Kingston offered a flight home. The men in Eswatini's custody want the only home they know — the United States — and the Government of Jamaica has admitted it cannot deliver it.
KINGSTON, Jamaica | Friday, July 17, 2026| By Calvin G. Brown | — Two Jamaican men held in the Kingdom of Eswatini have told their own government, in effect, to stand down. Offered consular assistance and a facilitated passage back to the island of their birth, both declined.
They do not want Jamaica. They want America — the country that expelled them to a landlocked African monarchy neither man had ever seen.
The Ministry of Foreign Affairs and Foreign Trade disclosed the exchange late Thursday, confirming that two of the three Jamaican nationals recently deported by the United States to Eswatini under Washington's third-country nationals (TCN) programme have formally rejected repatriation. Officials are still attempting to reach the third.
Contact was established through the Consulate General of Jamaica in Miami after one of the men telephoned the office accompanied by his attorney. A second Jamaican national subsequently joined the call. “During the discussion, the men were advised of the consular assistance available to them and of the government's readiness to facilitate their return to Jamaica,” the ministry said.
The men's answer was unambiguous — and so was Kingston's concession of impotence. The Government advised the pair that it “could not determine their immigration status in the United States or secure their return there. Both men maintained that they did not wish to return to Jamaica.”

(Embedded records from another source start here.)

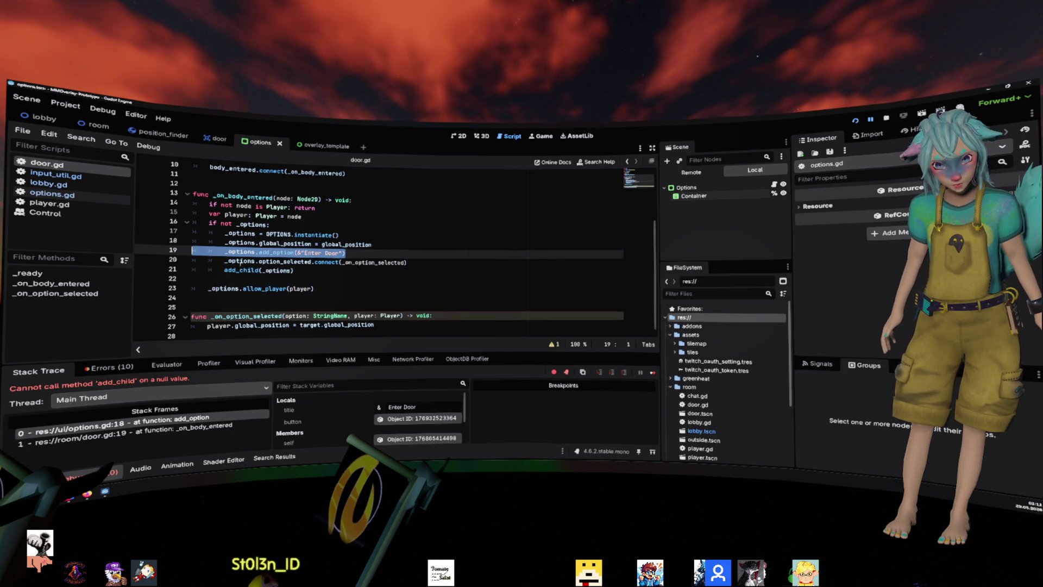
double_click(241, 270)
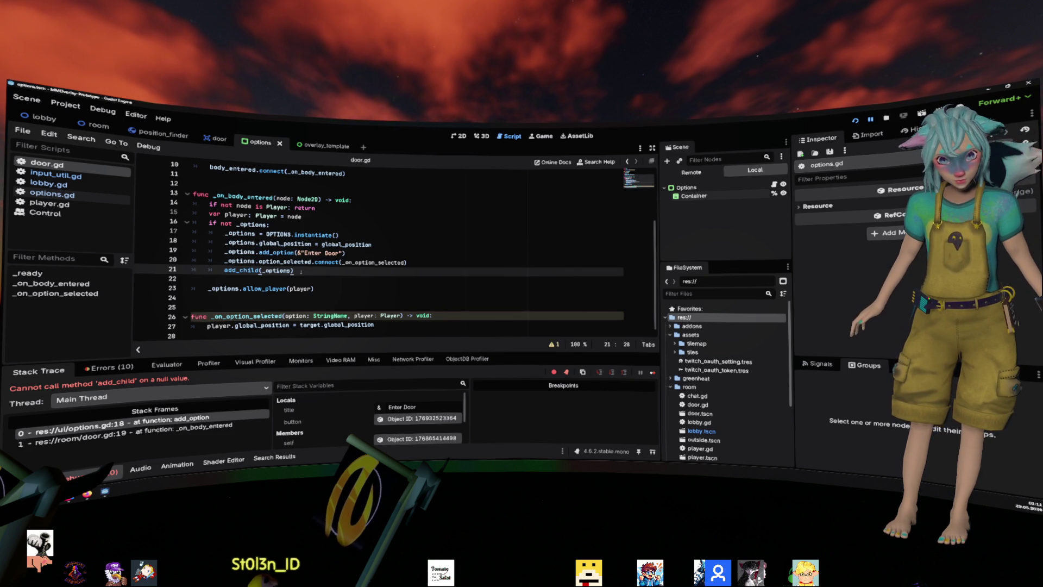
key(ctrl+x)
key(Up)
key(Up)
key(ctrl+shift+Return)
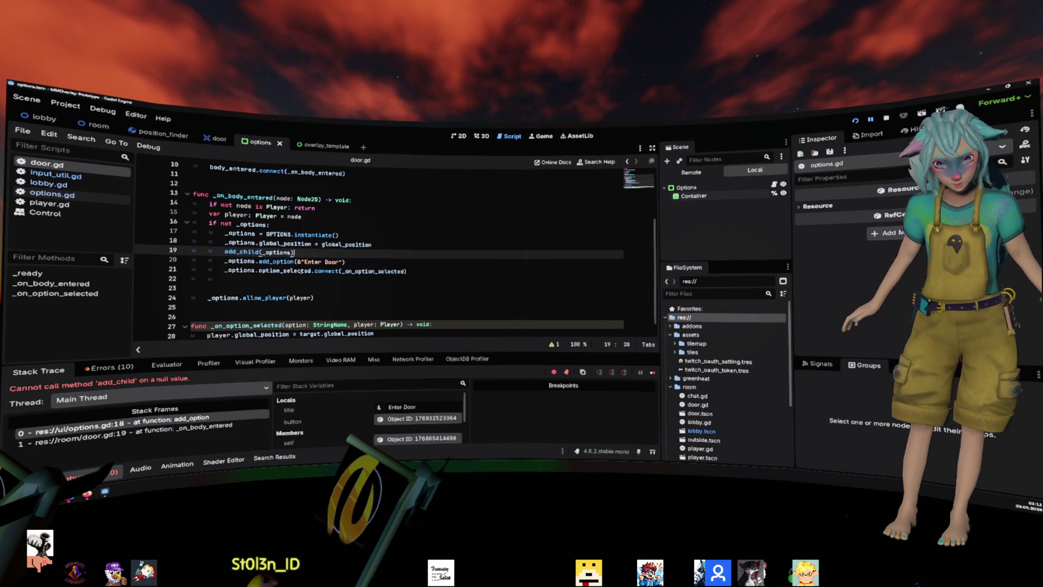
key(ctrl+v)
key(ctrl+z)
key(ctrl+z)
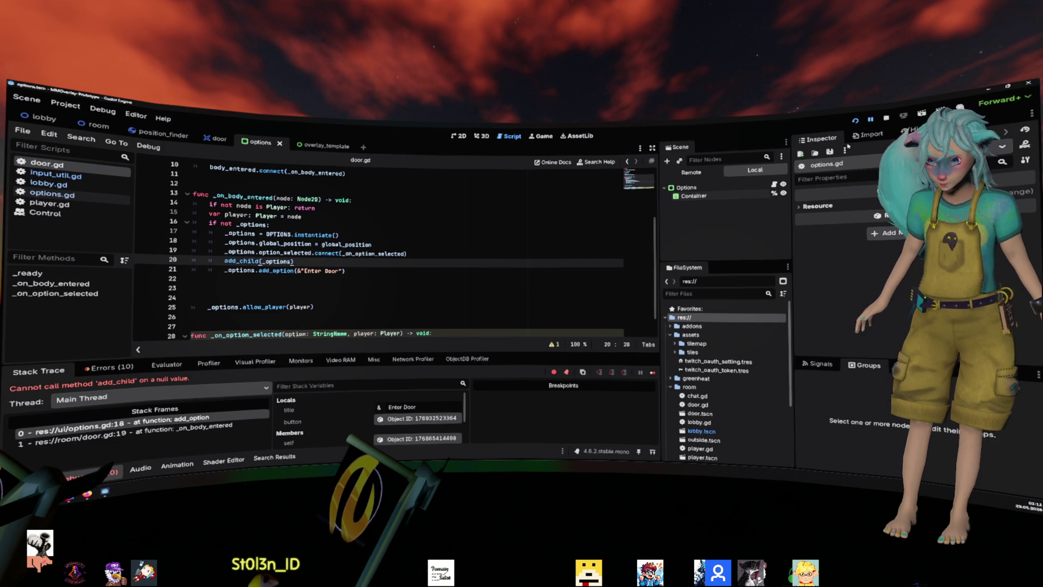
key(F5)
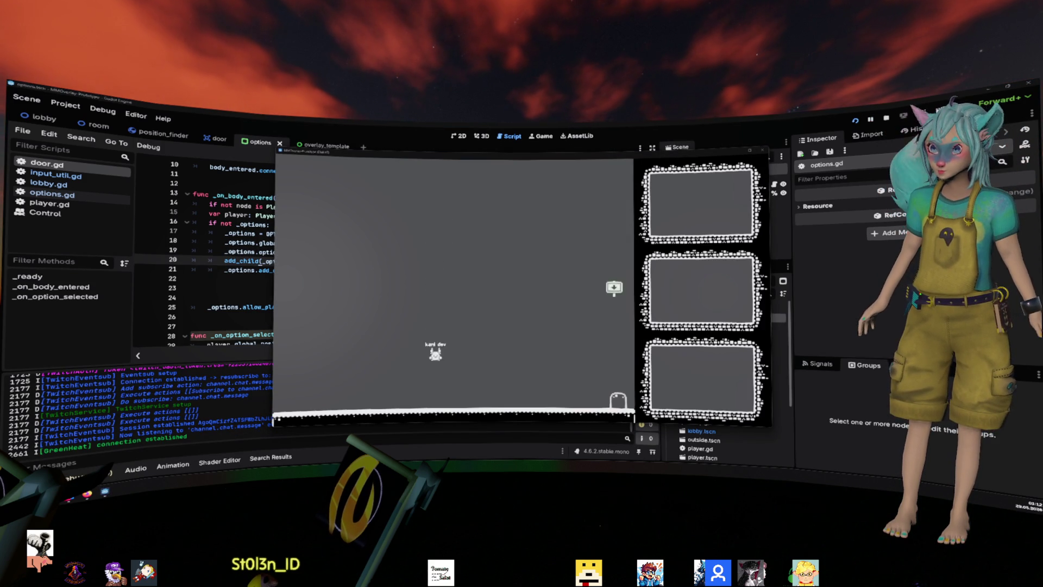
- Walk the player to the door and inspect Door > Options in the Remote scene tree
key(Right)
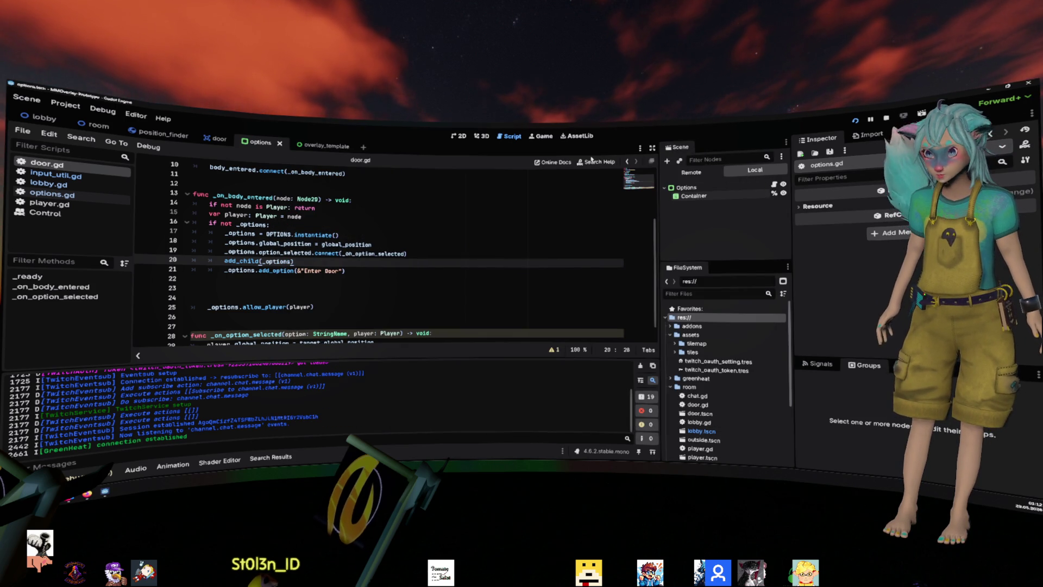
click(704, 172)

The ministry's outreach followed diplomatic inquiries by Jamaica's Embassy in Washington seeking information on the circumstances of the men's removal, alongside formal representations by the High Commission in Pretoria to the Government of Eswatini. Consular support, the ministry added, remains available to Jamaican nationals overseas whose circumstances require intervention.
Strip away the diplomatic language and the men's dilemma is brutal. Accept repatriation, and they abandon whatever legal fight remains for a return to the United States — where, for men of the deportee profile Washington has been shipping to southern Africa, entire adult lives, families, and livelihoods were built.
Refuse, and they remain warehoused without charge in the custody of Africa's last absolute monarchy, a kingdom paid to hold them.
Their answer says everything: indefinite detention with a sliver of hope beats a free flight to a country that stopped being home decades ago.
That calculation is not madness. It is the arithmetic of the Caribbean diaspora — men taken from Jamaica as children or young adults, whose parents, partners, children and grandchildren are American, and for whom “repatriation” means exile dressed up as rescue.
The two unnamed men are not the only Jamaicans caught in Washington's third-country machinery. In a separate case, 64-year-old Pastor Junior Alves was among 11 people flown to Eswatini on July 9 — the second Jamaican consigned there in under a year.
Alves had lived in the United States for 44 years, held protection under the Convention Against Torture since 2016, and was seized by ICE agents in Florida on January 11. His eight children and 11 grandchildren were all born on American soil.
Before him came Orville Etoria, the first Jamaican deposited in Eswatini in July 2025. He spent more than seven weeks in the maximum-security Matsapha prison without charge before being repatriated in September with the assistance of the UN's International Organization for Migration.
His lawyers insisted the United States had removed him unlawfully — Jamaica, they said, had been willing to take him back all along, puncturing the US Department of Homeland Security's claim that these were men whose home countries refused them.
Kingston has consistently maintained that it has never refused the return of any of its citizens.
Eswatini, for its part, has confirmed receiving roughly US$5.1 million from Washington to accept up to 160 deportees, nominally for border management. The kingdom insists the men are held only temporarily, pending return to their countries of origin.
Thursday’s disclosure exposes the fiction: “temporarily” has no endpoint when the deportee will not go home and the deporter will not take him back.
The deeper indictment in Thursday's statement is what it reveals about Caribbean sovereignty in the age of transactional deportation. Kingston's diplomacy has been reduced to relaying messages between Washington, Pretoria and Mbabane.
It cannot determine its own citizens' immigration status in the United States. It cannot secure their return there. It cannot compel answers about why they were flown to southern Africa in the first place.
And CARICOM, which welcomed Interpol's Secretary General to Montego Bay with warm words about regional security cooperation, has yet to utter a collective syllable about member-state nationals being warehoused in a rented African prison.
The men's refusal is an indictment in both directions — of an American system that discards human beings into paid third-country cells, and of a region whose passports promise a protection its governments cannot enforce.
Home, for these men, is where their children are. No government on either side of the Atlantic is offering them that.